* Passage shown
▶

The guidance in this section applies to external Elasticsearch tables only. For Elasticsearch catalogs, time fields are automatically mapped to the DATE or DATETIME type.

Configure the date field format in Elasticsearch to support a broad range of inputs:

"dt": {
    "type": "date",
    "format": "yyyy-MM-dd HH:mm:ss||yyyy-MM-dd||epoch_millis"
}

In SelectDB, define the field as date, datetime, or varchar. All of the following filter conditions push down correctly:

SELECT * FROM doe WHERE k2 > '2020-06-21';
SELECT * FROM doe WHERE k2 < '2020-06-21 12:00:00';
SELECT * FROM doe WHERE k2 < 1593497011;
SELECT * FROM doe WHERE k2 < now();
SELECT * FROM doe WHERE k2 < date_format(now(), '%Y-%m-%d');
Important
  • If no format is set in Elasticsearch, the default is strict_date_optional_time||epoch_millis.

  • When importing timestamp values into a DATE field in Elasticsearch, the timestamp must be in milliseconds. Elasticsearch requires millisecond precision for internal processing; other units cause errors.

◀

* Given records

▶

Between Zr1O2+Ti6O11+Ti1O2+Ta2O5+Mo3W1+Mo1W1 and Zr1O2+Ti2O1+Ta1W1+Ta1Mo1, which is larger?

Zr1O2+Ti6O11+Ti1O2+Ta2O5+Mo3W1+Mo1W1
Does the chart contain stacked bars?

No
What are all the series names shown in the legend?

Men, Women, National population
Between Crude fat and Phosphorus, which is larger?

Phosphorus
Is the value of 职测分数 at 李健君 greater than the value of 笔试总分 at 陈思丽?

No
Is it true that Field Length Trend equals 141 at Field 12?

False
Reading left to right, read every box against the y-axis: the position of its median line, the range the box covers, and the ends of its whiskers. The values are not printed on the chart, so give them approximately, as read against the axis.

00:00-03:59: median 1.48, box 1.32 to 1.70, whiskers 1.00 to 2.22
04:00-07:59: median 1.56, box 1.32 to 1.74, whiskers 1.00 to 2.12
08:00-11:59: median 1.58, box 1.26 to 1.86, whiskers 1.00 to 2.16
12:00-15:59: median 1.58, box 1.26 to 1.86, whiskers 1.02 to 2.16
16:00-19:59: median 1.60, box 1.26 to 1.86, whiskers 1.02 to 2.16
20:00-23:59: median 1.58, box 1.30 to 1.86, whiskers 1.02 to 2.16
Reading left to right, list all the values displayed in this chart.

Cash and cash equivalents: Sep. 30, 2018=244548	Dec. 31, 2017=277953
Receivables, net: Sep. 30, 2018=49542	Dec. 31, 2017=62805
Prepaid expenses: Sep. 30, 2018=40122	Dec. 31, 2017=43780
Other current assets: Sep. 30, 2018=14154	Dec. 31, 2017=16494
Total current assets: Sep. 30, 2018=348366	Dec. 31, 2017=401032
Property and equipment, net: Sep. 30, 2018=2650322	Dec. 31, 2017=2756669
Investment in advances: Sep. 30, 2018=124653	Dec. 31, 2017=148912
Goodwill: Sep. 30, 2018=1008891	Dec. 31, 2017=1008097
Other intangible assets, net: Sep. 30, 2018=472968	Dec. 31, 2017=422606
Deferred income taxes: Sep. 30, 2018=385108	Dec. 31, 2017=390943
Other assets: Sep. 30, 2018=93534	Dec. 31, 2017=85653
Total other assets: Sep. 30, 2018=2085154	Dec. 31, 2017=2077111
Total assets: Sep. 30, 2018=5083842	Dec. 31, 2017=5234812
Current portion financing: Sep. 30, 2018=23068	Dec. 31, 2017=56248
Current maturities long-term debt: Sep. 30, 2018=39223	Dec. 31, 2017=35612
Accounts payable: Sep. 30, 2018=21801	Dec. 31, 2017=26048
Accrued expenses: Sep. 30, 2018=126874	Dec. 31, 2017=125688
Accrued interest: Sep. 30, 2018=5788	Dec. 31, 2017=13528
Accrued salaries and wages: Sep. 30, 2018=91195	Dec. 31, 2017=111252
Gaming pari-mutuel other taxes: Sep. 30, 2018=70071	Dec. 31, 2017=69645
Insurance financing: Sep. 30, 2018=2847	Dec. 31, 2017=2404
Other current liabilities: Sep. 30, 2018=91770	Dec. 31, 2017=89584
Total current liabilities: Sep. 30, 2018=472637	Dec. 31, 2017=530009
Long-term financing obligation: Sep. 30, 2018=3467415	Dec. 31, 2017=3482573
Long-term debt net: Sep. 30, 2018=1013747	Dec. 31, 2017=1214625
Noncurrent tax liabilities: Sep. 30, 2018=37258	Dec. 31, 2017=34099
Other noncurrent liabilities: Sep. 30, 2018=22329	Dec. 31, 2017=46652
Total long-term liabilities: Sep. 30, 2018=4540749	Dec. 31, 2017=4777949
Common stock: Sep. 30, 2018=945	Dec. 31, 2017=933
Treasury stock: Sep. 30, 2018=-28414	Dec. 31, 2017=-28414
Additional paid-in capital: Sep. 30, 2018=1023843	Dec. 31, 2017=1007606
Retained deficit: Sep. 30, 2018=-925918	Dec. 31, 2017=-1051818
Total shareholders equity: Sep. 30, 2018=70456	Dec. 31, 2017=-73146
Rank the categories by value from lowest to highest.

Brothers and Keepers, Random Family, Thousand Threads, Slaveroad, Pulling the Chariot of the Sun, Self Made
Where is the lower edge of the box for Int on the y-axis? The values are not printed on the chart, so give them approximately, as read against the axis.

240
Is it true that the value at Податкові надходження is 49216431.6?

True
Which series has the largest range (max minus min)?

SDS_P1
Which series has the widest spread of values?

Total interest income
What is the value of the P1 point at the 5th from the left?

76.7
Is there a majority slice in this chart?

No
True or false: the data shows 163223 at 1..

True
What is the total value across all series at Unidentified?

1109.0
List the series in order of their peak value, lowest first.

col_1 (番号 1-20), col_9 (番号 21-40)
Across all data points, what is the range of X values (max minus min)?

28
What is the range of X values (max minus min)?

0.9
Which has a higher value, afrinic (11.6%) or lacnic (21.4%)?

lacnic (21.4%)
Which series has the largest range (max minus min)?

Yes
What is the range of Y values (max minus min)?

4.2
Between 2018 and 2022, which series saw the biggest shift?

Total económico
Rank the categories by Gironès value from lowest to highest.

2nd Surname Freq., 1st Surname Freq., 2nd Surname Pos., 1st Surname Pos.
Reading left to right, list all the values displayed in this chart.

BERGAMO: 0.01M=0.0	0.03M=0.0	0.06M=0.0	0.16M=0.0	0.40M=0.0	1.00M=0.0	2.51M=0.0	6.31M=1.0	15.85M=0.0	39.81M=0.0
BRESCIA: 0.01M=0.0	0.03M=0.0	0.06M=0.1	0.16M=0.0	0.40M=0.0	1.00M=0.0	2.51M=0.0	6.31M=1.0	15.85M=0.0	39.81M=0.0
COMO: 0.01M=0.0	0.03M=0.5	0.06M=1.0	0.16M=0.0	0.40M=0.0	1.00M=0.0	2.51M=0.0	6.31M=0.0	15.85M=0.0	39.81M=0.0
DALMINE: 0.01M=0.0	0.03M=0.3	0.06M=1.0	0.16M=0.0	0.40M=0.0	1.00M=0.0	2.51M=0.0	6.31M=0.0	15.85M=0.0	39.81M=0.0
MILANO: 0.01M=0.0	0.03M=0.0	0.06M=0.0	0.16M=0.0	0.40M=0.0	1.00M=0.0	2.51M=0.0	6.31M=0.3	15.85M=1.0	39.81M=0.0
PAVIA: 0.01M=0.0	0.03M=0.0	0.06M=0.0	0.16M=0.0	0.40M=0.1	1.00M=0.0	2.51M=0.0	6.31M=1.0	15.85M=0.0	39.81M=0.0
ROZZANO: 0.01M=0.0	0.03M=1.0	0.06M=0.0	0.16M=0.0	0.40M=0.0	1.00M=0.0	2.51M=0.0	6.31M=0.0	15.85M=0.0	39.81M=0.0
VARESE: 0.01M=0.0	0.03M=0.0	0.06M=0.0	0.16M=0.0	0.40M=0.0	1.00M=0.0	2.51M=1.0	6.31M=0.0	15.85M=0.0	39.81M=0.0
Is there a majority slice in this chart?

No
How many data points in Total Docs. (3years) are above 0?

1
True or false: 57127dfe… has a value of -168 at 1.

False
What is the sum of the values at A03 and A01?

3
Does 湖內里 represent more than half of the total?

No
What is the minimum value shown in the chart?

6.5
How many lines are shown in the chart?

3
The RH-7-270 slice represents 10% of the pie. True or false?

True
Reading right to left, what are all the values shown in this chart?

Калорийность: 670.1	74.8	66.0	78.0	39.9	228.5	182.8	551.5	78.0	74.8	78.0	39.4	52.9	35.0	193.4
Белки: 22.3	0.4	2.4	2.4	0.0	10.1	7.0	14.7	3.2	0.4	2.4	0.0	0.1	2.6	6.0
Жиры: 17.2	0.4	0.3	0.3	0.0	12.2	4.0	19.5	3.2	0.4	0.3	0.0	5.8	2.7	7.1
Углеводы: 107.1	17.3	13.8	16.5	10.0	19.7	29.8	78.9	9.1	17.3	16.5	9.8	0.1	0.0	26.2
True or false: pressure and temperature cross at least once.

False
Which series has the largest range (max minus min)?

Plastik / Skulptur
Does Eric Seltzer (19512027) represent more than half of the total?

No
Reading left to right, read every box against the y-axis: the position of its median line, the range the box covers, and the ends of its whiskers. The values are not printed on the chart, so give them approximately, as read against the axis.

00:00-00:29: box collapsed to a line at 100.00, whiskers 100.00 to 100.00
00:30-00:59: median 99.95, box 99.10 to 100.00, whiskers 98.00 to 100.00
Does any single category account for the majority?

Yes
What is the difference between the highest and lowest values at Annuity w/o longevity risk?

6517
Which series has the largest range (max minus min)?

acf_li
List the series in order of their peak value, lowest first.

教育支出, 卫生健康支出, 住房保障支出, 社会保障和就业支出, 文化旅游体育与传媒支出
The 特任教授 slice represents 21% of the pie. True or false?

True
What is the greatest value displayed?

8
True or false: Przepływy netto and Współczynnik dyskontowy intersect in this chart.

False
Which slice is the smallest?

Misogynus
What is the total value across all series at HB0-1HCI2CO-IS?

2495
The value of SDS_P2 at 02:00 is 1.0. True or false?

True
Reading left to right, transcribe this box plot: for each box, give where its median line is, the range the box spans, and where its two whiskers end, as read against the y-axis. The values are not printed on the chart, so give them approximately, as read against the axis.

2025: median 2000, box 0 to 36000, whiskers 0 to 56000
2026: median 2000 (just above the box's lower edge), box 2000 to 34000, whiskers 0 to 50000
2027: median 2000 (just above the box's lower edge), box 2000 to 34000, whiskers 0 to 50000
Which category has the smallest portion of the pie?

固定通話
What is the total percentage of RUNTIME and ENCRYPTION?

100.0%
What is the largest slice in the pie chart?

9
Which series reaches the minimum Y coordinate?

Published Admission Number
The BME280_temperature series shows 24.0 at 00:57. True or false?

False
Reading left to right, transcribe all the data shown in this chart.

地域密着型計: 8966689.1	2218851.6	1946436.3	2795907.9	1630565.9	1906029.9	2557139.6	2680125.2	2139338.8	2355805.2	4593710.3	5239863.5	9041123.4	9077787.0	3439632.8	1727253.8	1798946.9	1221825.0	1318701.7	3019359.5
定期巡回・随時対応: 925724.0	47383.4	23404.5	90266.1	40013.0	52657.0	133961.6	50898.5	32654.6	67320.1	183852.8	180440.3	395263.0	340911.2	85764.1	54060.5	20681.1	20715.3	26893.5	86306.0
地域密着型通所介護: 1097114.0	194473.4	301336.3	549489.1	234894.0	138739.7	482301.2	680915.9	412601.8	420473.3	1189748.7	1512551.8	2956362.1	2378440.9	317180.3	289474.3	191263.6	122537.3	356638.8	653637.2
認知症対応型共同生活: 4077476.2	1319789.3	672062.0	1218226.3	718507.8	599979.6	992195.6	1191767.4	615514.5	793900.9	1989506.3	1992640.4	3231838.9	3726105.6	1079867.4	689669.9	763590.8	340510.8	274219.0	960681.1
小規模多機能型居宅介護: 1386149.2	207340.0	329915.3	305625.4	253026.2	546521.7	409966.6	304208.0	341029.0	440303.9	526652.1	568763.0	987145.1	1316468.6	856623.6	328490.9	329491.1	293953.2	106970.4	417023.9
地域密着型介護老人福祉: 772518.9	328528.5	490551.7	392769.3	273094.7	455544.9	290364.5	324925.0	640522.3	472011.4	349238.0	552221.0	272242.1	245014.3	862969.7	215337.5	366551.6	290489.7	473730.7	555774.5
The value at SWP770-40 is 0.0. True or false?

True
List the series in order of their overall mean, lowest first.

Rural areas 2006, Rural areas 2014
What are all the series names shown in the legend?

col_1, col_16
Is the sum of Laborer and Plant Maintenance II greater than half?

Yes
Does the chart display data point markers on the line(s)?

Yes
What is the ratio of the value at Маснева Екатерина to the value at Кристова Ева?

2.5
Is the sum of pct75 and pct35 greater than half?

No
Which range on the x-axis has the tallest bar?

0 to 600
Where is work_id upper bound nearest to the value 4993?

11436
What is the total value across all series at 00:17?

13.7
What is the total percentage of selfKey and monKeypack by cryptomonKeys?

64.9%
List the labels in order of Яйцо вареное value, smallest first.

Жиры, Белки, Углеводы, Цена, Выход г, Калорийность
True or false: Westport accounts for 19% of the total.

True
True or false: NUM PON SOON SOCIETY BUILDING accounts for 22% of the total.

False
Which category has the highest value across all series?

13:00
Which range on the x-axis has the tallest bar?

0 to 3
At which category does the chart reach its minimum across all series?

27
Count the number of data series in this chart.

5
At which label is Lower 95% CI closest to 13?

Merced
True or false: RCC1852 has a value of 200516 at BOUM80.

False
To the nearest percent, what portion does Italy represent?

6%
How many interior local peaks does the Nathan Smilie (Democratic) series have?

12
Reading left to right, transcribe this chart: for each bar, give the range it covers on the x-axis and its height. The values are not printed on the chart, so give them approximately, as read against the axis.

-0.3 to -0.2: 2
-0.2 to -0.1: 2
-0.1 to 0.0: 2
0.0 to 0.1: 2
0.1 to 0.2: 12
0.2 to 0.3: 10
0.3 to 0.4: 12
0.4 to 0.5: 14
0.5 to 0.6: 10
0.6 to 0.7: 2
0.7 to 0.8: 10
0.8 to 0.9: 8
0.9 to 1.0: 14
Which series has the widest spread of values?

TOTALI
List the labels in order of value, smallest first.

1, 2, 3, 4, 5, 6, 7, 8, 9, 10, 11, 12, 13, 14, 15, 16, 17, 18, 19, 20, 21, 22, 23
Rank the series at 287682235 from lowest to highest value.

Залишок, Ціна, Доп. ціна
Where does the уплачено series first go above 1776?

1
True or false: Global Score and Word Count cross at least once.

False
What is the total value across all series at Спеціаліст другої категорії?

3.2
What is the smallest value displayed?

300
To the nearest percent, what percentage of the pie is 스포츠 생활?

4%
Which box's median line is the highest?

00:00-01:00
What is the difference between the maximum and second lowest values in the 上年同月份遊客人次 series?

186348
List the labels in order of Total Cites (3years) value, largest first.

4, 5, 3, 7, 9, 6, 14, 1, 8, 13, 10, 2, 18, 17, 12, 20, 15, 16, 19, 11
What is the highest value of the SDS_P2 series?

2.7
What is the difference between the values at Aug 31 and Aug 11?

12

◀

* Task to complete
Output the Elasticsearch date field guidance word for word, in full.

* Solution
The guidance in this section applies to external Elasticsearch tables only. For Elasticsearch catalogs, time fields are automatically mapped to the DATE or DATETIME type.

Configure the date field format in Elasticsearch to support a broad range of inputs:

"dt": {
    "type": "date",
    "format": "yyyy-MM-dd HH:mm:ss||yyyy-MM-dd||epoch_millis"
}

In SelectDB, define the field as date, datetime, or varchar. All of the following filter conditions push down correctly:

SELECT * FROM doe WHERE k2 > '2020-06-21';
SELECT * FROM doe WHERE k2 < '2020-06-21 12:00:00';
SELECT * FROM doe WHERE k2 < 1593497011;
SELECT * FROM doe WHERE k2 < now();
SELECT * FROM doe WHERE k2 < date_format(now(), '%Y-%m-%d');
Important
  • If no format is set in Elasticsearch, the default is strict_date_optional_time||epoch_millis.

  • When importing timestamp values into a DATE field in Elasticsearch, the timestamp must be in milliseconds. Elasticsearch requires millisecond precision for internal processing; other units cause errors.